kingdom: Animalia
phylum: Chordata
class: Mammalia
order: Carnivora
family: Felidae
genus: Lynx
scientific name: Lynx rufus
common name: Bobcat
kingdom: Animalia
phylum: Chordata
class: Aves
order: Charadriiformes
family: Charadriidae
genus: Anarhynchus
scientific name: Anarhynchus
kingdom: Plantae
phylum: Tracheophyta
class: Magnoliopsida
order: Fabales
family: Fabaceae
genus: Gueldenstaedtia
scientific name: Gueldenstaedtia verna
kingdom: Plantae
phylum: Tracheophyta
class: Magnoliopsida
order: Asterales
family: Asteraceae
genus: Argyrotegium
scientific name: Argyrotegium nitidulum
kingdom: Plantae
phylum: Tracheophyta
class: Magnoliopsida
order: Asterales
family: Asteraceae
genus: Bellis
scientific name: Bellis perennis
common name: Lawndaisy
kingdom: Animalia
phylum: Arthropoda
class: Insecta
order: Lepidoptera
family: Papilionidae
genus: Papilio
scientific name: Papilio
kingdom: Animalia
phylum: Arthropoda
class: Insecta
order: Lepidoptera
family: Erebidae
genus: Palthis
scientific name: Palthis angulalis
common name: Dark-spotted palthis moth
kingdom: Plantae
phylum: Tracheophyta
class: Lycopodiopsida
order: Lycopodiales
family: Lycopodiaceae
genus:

__Written instruction__. Revise the rows above so that every "common name" becomes "vernacular name", leaving everything else untouched.

__Answer to this task__.
kingdom: Animalia
phylum: Chordata
class: Mammalia
order: Carnivora
family: Felidae
genus: Lynx
scientific name: Lynx rufus
vernacular name: Bobcat
kingdom: Animalia
phylum: Chordata
class: Aves
order: Charadriiformes
family: Charadriidae
genus: Anarhynchus
scientific name: Anarhynchus
kingdom: Plantae
phylum: Tracheophyta
class: Magnoliopsida
order: Fabales
family: Fabaceae
genus: Gueldenstaedtia
scientific name: Gueldenstaedtia verna
kingdom: Plantae
phylum: Tracheophyta
class: Magnoliopsida
order: Asterales
family: Asteraceae
genus: Argyrotegium
scientific name: Argyrotegium nitidulum
kingdom: Plantae
phylum: Tracheophyta
class: Magnoliopsida
order: Asterales
family: Asteraceae
genus: Bellis
scientific name: Bellis perennis
vernacular name: Lawndaisy
kingdom: Animalia
phylum: Arthropoda
class: Insecta
order: Lepidoptera
family: Papilionidae
genus: Papilio
scientific name: Papilio
kingdom: Animalia
phylum: Arthropoda
class: Insecta
order: Lepidoptera
family: Erebidae
genus: Palthis
scientific name: Palthis angulalis
vernacular name: Dark-spotted palthis moth
kingdom: Plantae
phylum: Tracheophyta
class: Lycopodiopsida
order: Lycopodiales
family: Lycopodiaceae
genus:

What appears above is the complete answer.